Are both TA and FA the essential skills for mutual fund manager?

I understand that fundamental analysis is super important, and this is what CFA exam mostly focus on. I am wondering if technical analysis is also important to a mutual fund manager?

Mutual fund managers generally do not focus on technical analysis. However, many fund managers do rely on statistical methods, particularly for replicative portfolios or to reduce tracking error.

Sales skills. They get paid an expense ratio of total AUM, not on a basis of performance. So get the muppets to buy in!

That’s true. But if they perform bad on their fund, how to persuade people to trust them? I assume investors will take manager’s past performance in to account.

Fundamental analysis is the bread and butter. Though depending on the fund, technical analysis is helpful in screening/filtering names to do a deeper dive. Particularly growth oriented firms like RS Investments rely on technicals heavily in making decisions. If you have a background in technical analysis / programming, growth oriented firms, especially smaller ones, are your sweet spot.

time to go for the CMT…been looking at it for a while

^ It might hurt you more than help you in asset management. Too many companies (mistakenly) think it’s worthless and worse, look down on it.

I used techinicals this year more than at any point in my career. I think they are very important and have designed a fair portion (5-10%) of my investment system around technicals. However, I wouldn’t use them in isolation, I only use them as a starting point or to tell me what is likely to happen with a stock price near-term. There are definitely some predictive patterns, just like with fundamentals. The patterns get stronger when you combine TA and FA.

Source records =>
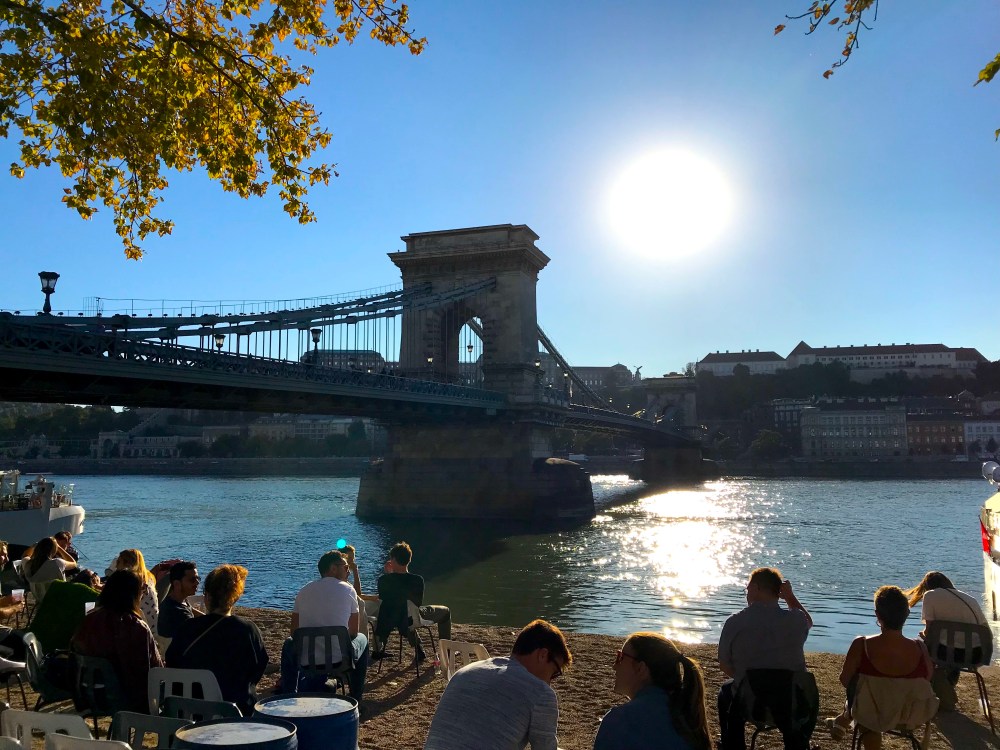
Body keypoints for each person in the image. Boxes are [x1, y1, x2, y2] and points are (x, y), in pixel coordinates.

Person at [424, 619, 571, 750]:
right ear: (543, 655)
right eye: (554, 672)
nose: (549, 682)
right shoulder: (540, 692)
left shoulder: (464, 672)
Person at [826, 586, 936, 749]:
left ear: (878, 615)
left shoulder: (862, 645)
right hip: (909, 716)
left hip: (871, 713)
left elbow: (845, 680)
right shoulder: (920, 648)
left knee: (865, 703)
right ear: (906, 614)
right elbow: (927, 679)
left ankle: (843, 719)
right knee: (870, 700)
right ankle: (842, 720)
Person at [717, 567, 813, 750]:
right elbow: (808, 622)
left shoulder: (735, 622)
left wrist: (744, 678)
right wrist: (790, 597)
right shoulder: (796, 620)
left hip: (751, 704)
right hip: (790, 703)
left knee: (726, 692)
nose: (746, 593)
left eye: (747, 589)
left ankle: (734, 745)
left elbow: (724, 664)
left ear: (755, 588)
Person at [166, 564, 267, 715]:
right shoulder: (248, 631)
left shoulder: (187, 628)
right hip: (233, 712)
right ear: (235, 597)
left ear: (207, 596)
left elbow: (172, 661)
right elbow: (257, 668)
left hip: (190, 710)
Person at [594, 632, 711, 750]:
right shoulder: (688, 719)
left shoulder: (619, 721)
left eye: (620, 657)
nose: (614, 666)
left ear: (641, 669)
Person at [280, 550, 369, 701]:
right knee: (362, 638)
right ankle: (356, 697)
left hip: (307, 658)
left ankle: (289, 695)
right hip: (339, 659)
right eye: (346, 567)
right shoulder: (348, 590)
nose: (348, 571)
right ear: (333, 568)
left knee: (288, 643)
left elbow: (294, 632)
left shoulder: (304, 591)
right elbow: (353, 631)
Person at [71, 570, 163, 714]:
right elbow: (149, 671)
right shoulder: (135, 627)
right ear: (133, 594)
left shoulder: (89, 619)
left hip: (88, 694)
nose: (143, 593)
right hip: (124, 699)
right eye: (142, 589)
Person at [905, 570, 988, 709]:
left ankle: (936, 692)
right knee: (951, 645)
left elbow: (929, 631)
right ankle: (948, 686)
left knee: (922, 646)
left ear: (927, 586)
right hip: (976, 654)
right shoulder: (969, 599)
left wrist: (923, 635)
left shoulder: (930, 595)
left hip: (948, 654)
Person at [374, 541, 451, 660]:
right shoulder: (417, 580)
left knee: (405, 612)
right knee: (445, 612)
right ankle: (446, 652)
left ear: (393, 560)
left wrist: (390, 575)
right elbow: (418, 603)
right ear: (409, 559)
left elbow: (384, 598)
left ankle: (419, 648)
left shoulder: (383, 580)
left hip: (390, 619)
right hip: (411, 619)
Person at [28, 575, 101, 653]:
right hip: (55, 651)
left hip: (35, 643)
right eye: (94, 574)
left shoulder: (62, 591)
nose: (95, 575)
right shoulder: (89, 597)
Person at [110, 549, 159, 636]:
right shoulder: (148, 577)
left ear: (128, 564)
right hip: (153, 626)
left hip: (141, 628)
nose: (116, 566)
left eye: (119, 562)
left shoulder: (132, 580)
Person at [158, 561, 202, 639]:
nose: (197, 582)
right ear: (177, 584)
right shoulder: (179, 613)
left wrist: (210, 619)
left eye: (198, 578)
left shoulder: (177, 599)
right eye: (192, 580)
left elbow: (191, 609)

Task list =>
[A] Decide whether each statement below agrees with the forum discussion of technical and fundamental analysis. Answer yes or no for each, and quote the words from the discussion that settle it.
(i) Mutual fund managers are paid according to how well their funds perform.
(ii) RS Investments relies heavily on technicals in making decisions.
(iii) The last writer built about half of an investment system around technicals.
[B] According to the forum discussion of technical and fundamental analysis, what do many fund managers rely on for replicative portfolios or to reduce tracking error?
[C] Extend the forum discussion of technical and fundamental analysis with a further reply that follows on from its last post.

Outputs for the tasks =>
[A]
(i) No: "They get paid an expense ratio of total AUM, not on a basis of performance."
(ii) Yes: "Particularly growth oriented firms like RS Investments rely on technicals heavily in making decisions."
(iii) No: "have designed a fair portion (5-10%) of my investment system around technicals."

[B] Statistical methods.

[C]
I agree the CMT is a waste of time, but I would say that about the CFA too (although at least the CFA won’t hurt you in the interview process like the CMT might).

im more interested in the CMT for myself. i wouldnt even put it on my resume unless there is sometning in the job description about TA

That’s not necessarily the case anymore. Many firms are now basing comp on long-term risk-adjusted performance.

To OP - as others have said already, it depends on the strategy. Many growth managers incorporate some aspects of momentum investing and that’s all technical. I haven’t heard of TA being used too much on the value side though.

Crap! You mean that compensation is reverting to something vaguely rational now? Just my luck!

Comping on risk-adjusted performance is tricky though. What metric do you use? It should be benchmark aware so either Alpha or IR, but both of those have problems. Comp on Alpha and you encourage style drift. Comp on IR and you encourage enhanced indexing. Comp on AUM and your PM spends more time on CNBC than managing the portfolio.

No easy answer.

Can anyone explain why the CMT may hurt in the interview process? I can see people thinking it’s worthless (though as a CMT charterholder I disagree), but how can it be a negative unless the CMT only believes in technicals and thinks fundamentals are bunk? If someone has the CFA and CMT, how is that worse than having the CFA alone?

^ I don’t know if it would ‘hurt’ per se, but then again I don’t interview in the ER space.

True fundamentalists see TA as nothing more than voodoo self-fulfilling prophecies. I’m leaning more and more on the value of TA in my own allocation decisions (RSI/MA/Etc).

Facts:

-Financials are often restated rendering FA conclusions bunk. The tape is never (sans flash crash) restated.

-Financials only come out 4x a year and far past the book close date. The tape trades 252 days a year.

-Re Self Fulfilling prophecy; FAs do a DCF, P/E Historical and Comparable, and maybe EV/EBITDA comparable in nearly all cases. A DCF is a DCF. How is this not a self-fulfilling prophecy one in the same when each FA comes within pennies of estimated earnings with each other?

-Different companies use different accounting methods havocking a headache for comparison. The tape price is the tape price.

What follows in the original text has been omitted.